__Page images and extracted text__
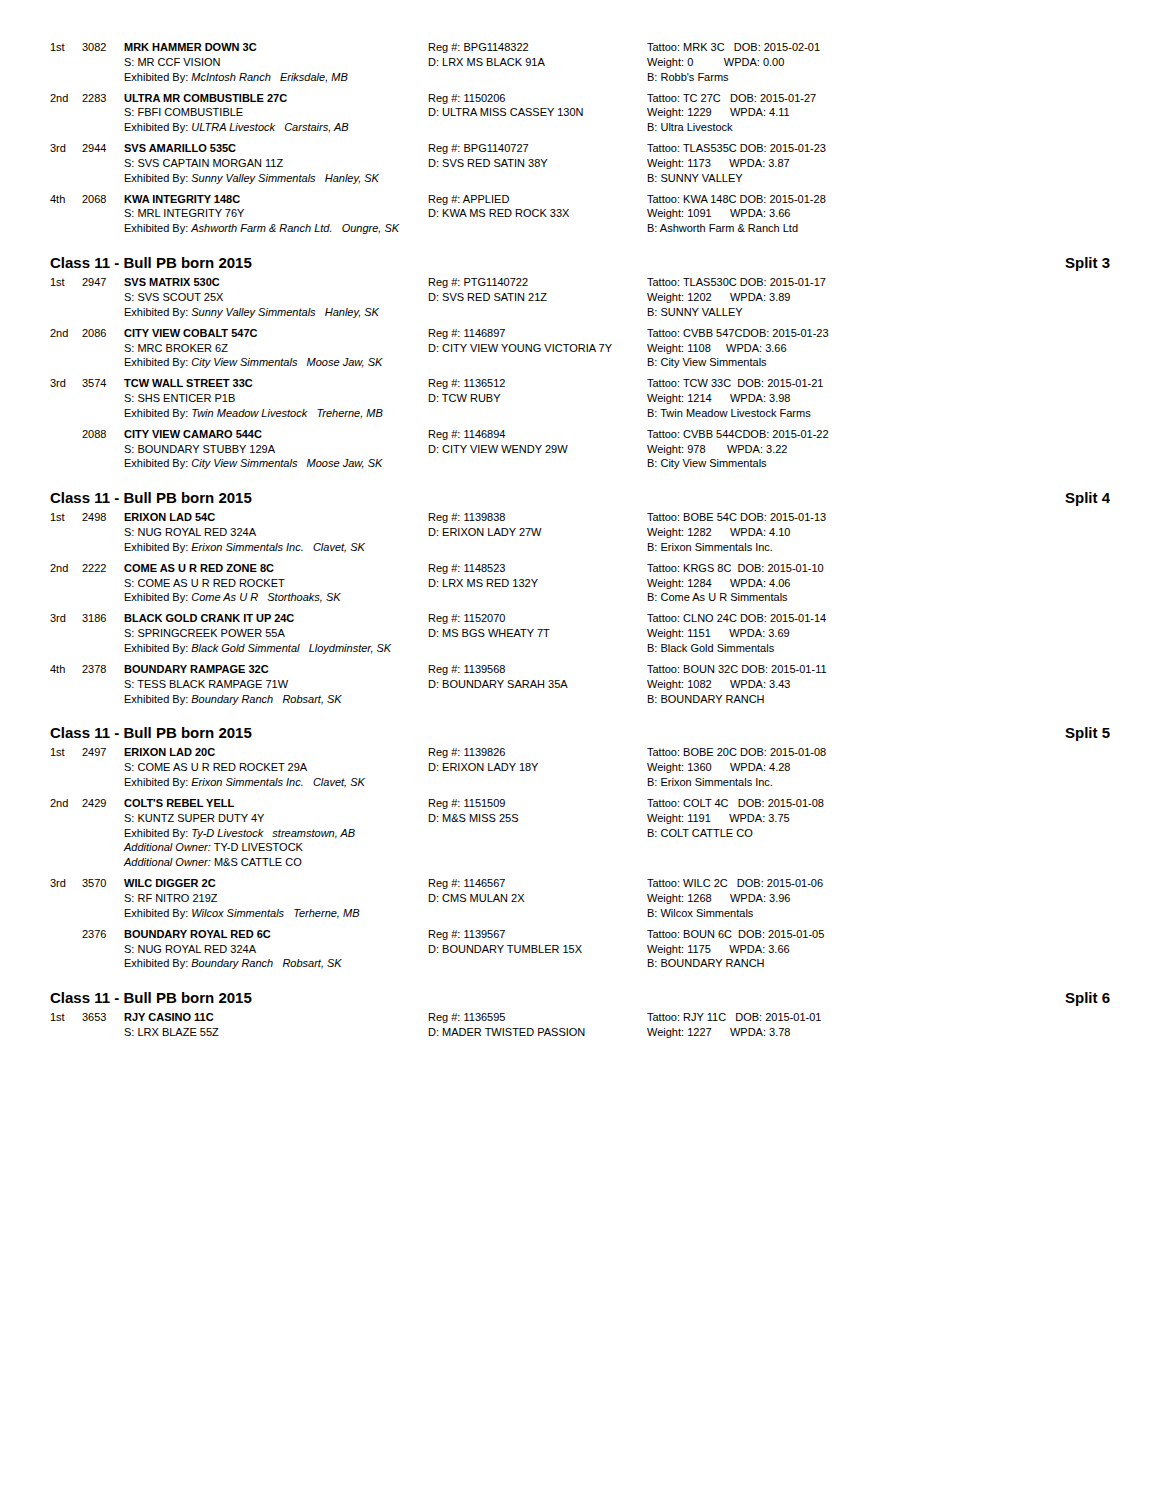| 1st | 3082 | MRK HAMMER DOWN 3C | Reg #: BPG1148322 | Tattoo: MRK 3C DOB: 2015-02-01 |
| | | S: MR CCF VISION | D: LRX MS BLACK 91A | Weight: 0 WPDA: 0.00 |
| | | Exhibited By: McIntosh Ranch Eriksdale, MB | B: Robb's Farms |
| 2nd | 2283 | ULTRA MR COMBUSTIBLE 27C | Reg #: 1150206 | Tattoo: TC 27C DOB: 2015-01-27 |
| | | S: FBFI COMBUSTIBLE | D: ULTRA MISS CASSEY 130N | Weight: 1229 WPDA: 4.11 |
| | | Exhibited By: ULTRA Livestock Carstairs, AB | B: Ultra Livestock |
| 3rd | 2944 | SVS AMARILLO 535C | Reg #: BPG1140727 | Tattoo: TLAS535C DOB: 2015-01-23 |
| | | S: SVS CAPTAIN MORGAN 11Z | D: SVS RED SATIN 38Y | Weight: 1173 WPDA: 3.87 |
| | | Exhibited By: Sunny Valley Simmentals Hanley, SK | B: SUNNY VALLEY |
| 4th | 2068 | KWA INTEGRITY 148C | Reg #: APPLIED | Tattoo: KWA 148C DOB: 2015-01-28 |
| | | S: MRL INTEGRITY 76Y | D: KWA MS RED ROCK 33X | Weight: 1091 WPDA: 3.66 |
| | | Exhibited By: Ashworth Farm & Ranch Ltd. Oungre, SK | B: Ashworth Farm & Ranch Ltd |
Class 11 - Bull PB born 2015 Split 3
| 1st | 2947 | SVS MATRIX 530C | Reg #: PTG1140722 | Tattoo: TLAS530C DOB: 2015-01-17 |
| | | S: SVS SCOUT 25X | D: SVS RED SATIN 21Z | Weight: 1202 WPDA: 3.89 |
| | | Exhibited By: Sunny Valley Simmentals Hanley, SK | B: SUNNY VALLEY |
| 2nd | 2086 | CITY VIEW COBALT 547C | Reg #: 1146897 | Tattoo: CVBB 547CDOB: 2015-01-23 |
| | | S: MRC BROKER 6Z | D: CITY VIEW YOUNG VICTORIA 7Y | Weight: 1108 WPDA: 3.66 |
| | | Exhibited By: City View Simmentals Moose Jaw, SK | B: City View Simmentals |
| 3rd | 3574 | TCW WALL STREET 33C | Reg #: 1136512 | Tattoo: TCW 33C DOB: 2015-01-21 |
| | | S: SHS ENTICER P1B | D: TCW RUBY | Weight: 1214 WPDA: 3.98 |
| | | Exhibited By: Twin Meadow Livestock Treherne, MB | B: Twin Meadow Livestock Farms |
| | 2088 | CITY VIEW CAMARO 544C | Reg #: 1146894 | Tattoo: CVBB 544CDOB: 2015-01-22 |
| | | S: BOUNDARY STUBBY 129A | D: CITY VIEW WENDY 29W | Weight: 978 WPDA: 3.22 |
| | | Exhibited By: City View Simmentals Moose Jaw, SK | B: City View Simmentals |
Class 11 - Bull PB born 2015 Split 4
| 1st | 2498 | ERIXON LAD 54C | Reg #: 1139838 | Tattoo: BOBE 54C DOB: 2015-01-13 |
| | | S: NUG ROYAL RED 324A | D: ERIXON LADY 27W | Weight: 1282 WPDA: 4.10 |
| | | Exhibited By: Erixon Simmentals Inc. Clavet, SK | B: Erixon Simmentals Inc. |
| 2nd | 2222 | COME AS U R RED ZONE 8C | Reg #: 1148523 | Tattoo: KRGS 8C DOB: 2015-01-10 |
| | | S: COME AS U R RED ROCKET | D: LRX MS RED 132Y | Weight: 1284 WPDA: 4.06 |
| | | Exhibited By: Come As U R Storthoaks, SK | B: Come As U R Simmentals |
| 3rd | 3186 | BLACK GOLD CRANK IT UP 24C | Reg #: 1152070 | Tattoo: CLNO 24C DOB: 2015-01-14 |
| | | S: SPRINGCREEK POWER 55A | D: MS BGS WHEATY 7T | Weight: 1151 WPDA: 3.69 |
| | | Exhibited By: Black Gold Simmental Lloydminster, SK | B: Black Gold Simmentals |
| 4th | 2378 | BOUNDARY RAMPAGE 32C | Reg #: 1139568 | Tattoo: BOUN 32C DOB: 2015-01-11 |
| | | S: TESS BLACK RAMPAGE 71W | D: BOUNDARY SARAH 35A | Weight: 1082 WPDA: 3.43 |
| | | Exhibited By: Boundary Ranch Robsart, SK | B: BOUNDARY RANCH |
Class 11 - Bull PB born 2015 Split 5
| 1st | 2497 | ERIXON LAD 20C | Reg #: 1139826 | Tattoo: BOBE 20C DOB: 2015-01-08 |
| | | S: COME AS U R RED ROCKET 29A | D: ERIXON LADY 18Y | Weight: 1360 WPDA: 4.28 |
| | | Exhibited By: Erixon Simmentals Inc. Clavet, SK | B: Erixon Simmentals Inc. |
| 2nd | 2429 | COLT'S REBEL YELL | Reg #: 1151509 | Tattoo: COLT 4C DOB: 2015-01-08 |
| | | S: KUNTZ SUPER DUTY 4Y | D: M&S MISS 25S | Weight: 1191 WPDA: 3.75 |
| | | Exhibited By: Ty-D Livestock streamstown, AB | B: COLT CATTLE CO |
| | | Additional Owner: TY-D LIVESTOCK |
| | | Additional Owner: M&S CATTLE CO |
| 3rd | 3570 | WILC DIGGER 2C | Reg #: 1146567 | Tattoo: WILC 2C DOB: 2015-01-06 |
| | | S: RF NITRO 219Z | D: CMS MULAN 2X | Weight: 1268 WPDA: 3.96 |
| | | Exhibited By: Wilcox Simmentals Terherne, MB | B: Wilcox Simmentals |
| | 2376 | BOUNDARY ROYAL RED 6C | Reg #: 1139567 | Tattoo: BOUN 6C DOB: 2015-01-05 |
| | | S: NUG ROYAL RED 324A | D: BOUNDARY TUMBLER 15X | Weight: 1175 WPDA: 3.66 |
| | | Exhibited By: Boundary Ranch Robsart, SK | B: BOUNDARY RANCH |
Class 11 - Bull PB born 2015 Split 6
| 1st | 3653 | RJY CASINO 11C | Reg #: 1136595 | Tattoo: RJY 11C DOB: 2015-01-01 |
| | | S: LRX BLAZE 55Z | D: MADER TWISTED PASSION | Weight: 1227 WPDA: 3.78 |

__Task directions__
Could you set down every record above exactly as written, leaving out the pictures?

__Task response__
| 1st | 3082 | MRK HAMMER DOWN 3C | Reg #: BPG1148322 | Tattoo: MRK 3C DOB: 2015-02-01 |
| | | S: MR CCF VISION | D: LRX MS BLACK 91A | Weight: 0 WPDA: 0.00 |
| | | Exhibited By: McIntosh Ranch Eriksdale, MB | B: Robb's Farms |
| 2nd | 2283 | ULTRA MR COMBUSTIBLE 27C | Reg #: 1150206 | Tattoo: TC 27C DOB: 2015-01-27 |
| | | S: FBFI COMBUSTIBLE | D: ULTRA MISS CASSEY 130N | Weight: 1229 WPDA: 4.11 |
| | | Exhibited By: ULTRA Livestock Carstairs, AB | B: Ultra Livestock |
| 3rd | 2944 | SVS AMARILLO 535C | Reg #: BPG1140727 | Tattoo: TLAS535C DOB: 2015-01-23 |
| | | S: SVS CAPTAIN MORGAN 11Z | D: SVS RED SATIN 38Y | Weight: 1173 WPDA: 3.87 |
| | | Exhibited By: Sunny Valley Simmentals Hanley, SK | B: SUNNY VALLEY |
| 4th | 2068 | KWA INTEGRITY 148C | Reg #: APPLIED | Tattoo: KWA 148C DOB: 2015-01-28 |
| | | S: MRL INTEGRITY 76Y | D: KWA MS RED ROCK 33X | Weight: 1091 WPDA: 3.66 |
| | | Exhibited By: Ashworth Farm & Ranch Ltd. Oungre, SK | B: Ashworth Farm & Ranch Ltd |
Class 11 - Bull PB born 2015 Split 3
| 1st | 2947 | SVS MATRIX 530C | Reg #: PTG1140722 | Tattoo: TLAS530C DOB: 2015-01-17 |
| | | S: SVS SCOUT 25X | D: SVS RED SATIN 21Z | Weight: 1202 WPDA: 3.89 |
| | | Exhibited By: Sunny Valley Simmentals Hanley, SK | B: SUNNY VALLEY |
| 2nd | 2086 | CITY VIEW COBALT 547C | Reg #: 1146897 | Tattoo: CVBB 547CDOB: 2015-01-23 |
| | | S: MRC BROKER 6Z | D: CITY VIEW YOUNG VICTORIA 7Y | Weight: 1108 WPDA: 3.66 |
| | | Exhibited By: City View Simmentals Moose Jaw, SK | B: City View Simmentals |
| 3rd | 3574 | TCW WALL STREET 33C | Reg #: 1136512 | Tattoo: TCW 33C DOB: 2015-01-21 |
| | | S: SHS ENTICER P1B | D: TCW RUBY | Weight: 1214 WPDA: 3.98 |
| | | Exhibited By: Twin Meadow Livestock Treherne, MB | B: Twin Meadow Livestock Farms |
| | 2088 | CITY VIEW CAMARO 544C | Reg #: 1146894 | Tattoo: CVBB 544CDOB: 2015-01-22 |
| | | S: BOUNDARY STUBBY 129A | D: CITY VIEW WENDY 29W | Weight: 978 WPDA: 3.22 |
| | | Exhibited By: City View Simmentals Moose Jaw, SK | B: City View Simmentals |
Class 11 - Bull PB born 2015 Split 4
| 1st | 2498 | ERIXON LAD 54C | Reg #: 1139838 | Tattoo: BOBE 54C DOB: 2015-01-13 |
| | | S: NUG ROYAL RED 324A | D: ERIXON LADY 27W | Weight: 1282 WPDA: 4.10 |
| | | Exhibited By: Erixon Simmentals Inc. Clavet, SK | B: Erixon Simmentals Inc. |
| 2nd | 2222 | COME AS U R RED ZONE 8C | Reg #: 1148523 | Tattoo: KRGS 8C DOB: 2015-01-10 |
| | | S: COME AS U R RED ROCKET | D: LRX MS RED 132Y | Weight: 1284 WPDA: 4.06 |
| | | Exhibited By: Come As U R Storthoaks, SK | B: Come As U R Simmentals |
| 3rd | 3186 | BLACK GOLD CRANK IT UP 24C | Reg #: 1152070 | Tattoo: CLNO 24C DOB: 2015-01-14 |
| | | S: SPRINGCREEK POWER 55A | D: MS BGS WHEATY 7T | Weight: 1151 WPDA: 3.69 |
| | | Exhibited By: Black Gold Simmental Lloydminster, SK | B: Black Gold Simmentals |
| 4th | 2378 | BOUNDARY RAMPAGE 32C | Reg #: 1139568 | Tattoo: BOUN 32C DOB: 2015-01-11 |
| | | S: TESS BLACK RAMPAGE 71W | D: BOUNDARY SARAH 35A | Weight: 1082 WPDA: 3.43 |
| | | Exhibited By: Boundary Ranch Robsart, SK | B: BOUNDARY RANCH |
Class 11 - Bull PB born 2015 Split 5
| 1st | 2497 | ERIXON LAD 20C | Reg #: 1139826 | Tattoo: BOBE 20C DOB: 2015-01-08 |
| | | S: COME AS U R RED ROCKET 29A | D: ERIXON LADY 18Y | Weight: 1360 WPDA: 4.28 |
| | | Exhibited By: Erixon Simmentals Inc. Clavet, SK | B: Erixon Simmentals Inc. |
| 2nd | 2429 | COLT'S REBEL YELL | Reg #: 1151509 | Tattoo: COLT 4C DOB: 2015-01-08 |
| | | S: KUNTZ SUPER DUTY 4Y | D: M&S MISS 25S | Weight: 1191 WPDA: 3.75 |
| | | Exhibited By: Ty-D Livestock streamstown, AB | B: COLT CATTLE CO |
| | | Additional Owner: TY-D LIVESTOCK |
| | | Additional Owner: M&S CATTLE CO |
| 3rd | 3570 | WILC DIGGER 2C | Reg #: 1146567 | Tattoo: WILC 2C DOB: 2015-01-06 |
| | | S: RF NITRO 219Z | D: CMS MULAN 2X | Weight: 1268 WPDA: 3.96 |
| | | Exhibited By: Wilcox Simmentals Terherne, MB | B: Wilcox Simmentals |
| | 2376 | BOUNDARY ROYAL RED 6C | Reg #: 1139567 | Tattoo: BOUN 6C DOB: 2015-01-05 |
| | | S: NUG ROYAL RED 324A | D: BOUNDARY TUMBLER 15X | Weight: 1175 WPDA: 3.66 |
| | | Exhibited By: Boundary Ranch Robsart, SK | B: BOUNDARY RANCH |
Class 11 - Bull PB born 2015 Split 6
| 1st | 3653 | RJY CASINO 11C | Reg #: 1136595 | Tattoo: RJY 11C DOB: 2015-01-01 |
| | | S: LRX BLAZE 55Z | D: MADER TWISTED PASSION | Weight: 1227 WPDA: 3.78 |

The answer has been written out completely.